On Sept. 18, Sen. Mary Landrieu, a Democrat from Louisiana, voted with many Senate Republicans to prevent the president from altering immigration law by executive order. Landrieu had voted “yes” on comprehensive immigration reform last year, but now portrays herself as an opponent of what she calls “amnesty”—mostly because it had become clear that many constituents disapproved of her vote for immigration reform. Therefore, it shouldn’t have been all that surprising when she changed her position, and voted against a top policy priority of many Latinos.
Even the most amateur political observer would think that a change of this magnitude might be expected to draw a lot of attention. Landrieu had voted to tie the president’s hands on immigration, and Latino activists, in particular, could be expected to heavily criticize the senator. The last thing they need is to lose congressional support on their top priority. And the leading congressional advocates for reform, the Congressional Hispanic Caucus, would probably offer the harshest criticism. After all, it had been a tough few weeks for the caucus.
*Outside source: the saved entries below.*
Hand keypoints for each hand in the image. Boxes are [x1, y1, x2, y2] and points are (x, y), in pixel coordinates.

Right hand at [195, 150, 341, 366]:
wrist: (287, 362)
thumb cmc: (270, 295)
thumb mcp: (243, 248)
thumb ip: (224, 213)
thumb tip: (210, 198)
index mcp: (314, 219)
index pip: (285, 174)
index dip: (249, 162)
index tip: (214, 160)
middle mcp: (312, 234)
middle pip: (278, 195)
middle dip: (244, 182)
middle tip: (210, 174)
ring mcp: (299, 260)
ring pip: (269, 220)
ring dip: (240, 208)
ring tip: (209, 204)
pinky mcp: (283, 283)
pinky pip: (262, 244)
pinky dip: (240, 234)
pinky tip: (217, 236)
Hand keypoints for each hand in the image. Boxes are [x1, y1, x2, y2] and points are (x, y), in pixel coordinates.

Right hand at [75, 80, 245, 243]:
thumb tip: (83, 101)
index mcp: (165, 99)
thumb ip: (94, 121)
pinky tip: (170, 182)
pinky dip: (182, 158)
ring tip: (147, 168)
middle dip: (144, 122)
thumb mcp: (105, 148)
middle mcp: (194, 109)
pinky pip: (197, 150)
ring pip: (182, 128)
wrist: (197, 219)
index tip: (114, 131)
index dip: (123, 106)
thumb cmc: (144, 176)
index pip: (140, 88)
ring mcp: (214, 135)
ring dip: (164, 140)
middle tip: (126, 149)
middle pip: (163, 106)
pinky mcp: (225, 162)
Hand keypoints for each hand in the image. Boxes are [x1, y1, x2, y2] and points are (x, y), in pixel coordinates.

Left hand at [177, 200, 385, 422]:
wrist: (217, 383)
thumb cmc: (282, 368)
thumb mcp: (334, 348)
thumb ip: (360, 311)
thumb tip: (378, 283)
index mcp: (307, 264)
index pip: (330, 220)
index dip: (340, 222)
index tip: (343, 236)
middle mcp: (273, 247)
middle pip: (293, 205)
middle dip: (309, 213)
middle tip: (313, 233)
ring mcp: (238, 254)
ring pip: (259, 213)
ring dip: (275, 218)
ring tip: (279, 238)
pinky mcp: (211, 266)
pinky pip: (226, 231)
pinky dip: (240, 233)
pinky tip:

When it became clear that the House of Representatives wouldn’t vote on immigration reform this year, it was the members of the Hispanic Caucus who put all their eggs in the “executive action” basket. They pressed the Obama administration to stay true to the president’s earlier word—to take executive action on immigration if the House did not act. They looked forward to a sweeping re-write of immigration policy with a stroke of the president’s pen. But then the White House pulled the rug out from under them, announcing the move would not come this summer. Almost immediately, it was the members of the Hispanic Caucus who expressed public indignation. And so did their grassroots supporters.
In response to the public outrage by the Latino community, members of the Hispanic Caucus arranged a hurry-up meeting with the White House. They spoke of the need for action right after Election Day, and pushed for a deadline of Thanksgiving. But press reports say they were informed the president was concerned about the Senate election in Louisiana. Landrieu would likely face a runoff in early December, it was reported, and an executive “amnesty” could doom her chances. The president’s chief of staff pushed for the Caucus to stand down, acknowledge political priorities, and accept action in December.
How would they respond?
You might think Landrieu’s vote to prevent executive action would make this an easy call. How could the Hispanic Caucus ratify a political move designed to protect a senator who had voted against them—on their top priority? Some might see such a move as indefensible. Nevertheless, they chose to back the president and protect his ally, even if that meant both slowing down on immigration reform and rewarding a political opponent. The resolution they approved a few days after Landrieu’s vote called on the White House to “act boldly,” but before the end of the holiday season. In acceding to the White House request, they did a political favor both for Landrieu and the president.
Of course this is Washington, and political considerations regularly trump policy goals. But this move is particularly stunning, and it drew criticism from groups such as the National Day Laborer Organizing Network and others. It has also helped to fuel talk among Latino activists about whether it makes sense to so strongly back liberals. Prominent community leaders—most of them outside Washington—are talking about the value of Latinos being more politically independent.
That makes sense. The Latino community is far too diverse to make its home on only one side of the aisle. Polls show that when asked to identify their ideology, Latinos split almost evenly among liberal, moderate, and conservative. To ensure that elected officials legitimately address some Latinos’ policy priorities, it makes sense for them to be politically active, to punish those who vote against their policy priorities and support those who keep their promises—regardless of party.
If naked political moves such as this one contribute to a more independent—and effective—Latino community, some good will have come of it.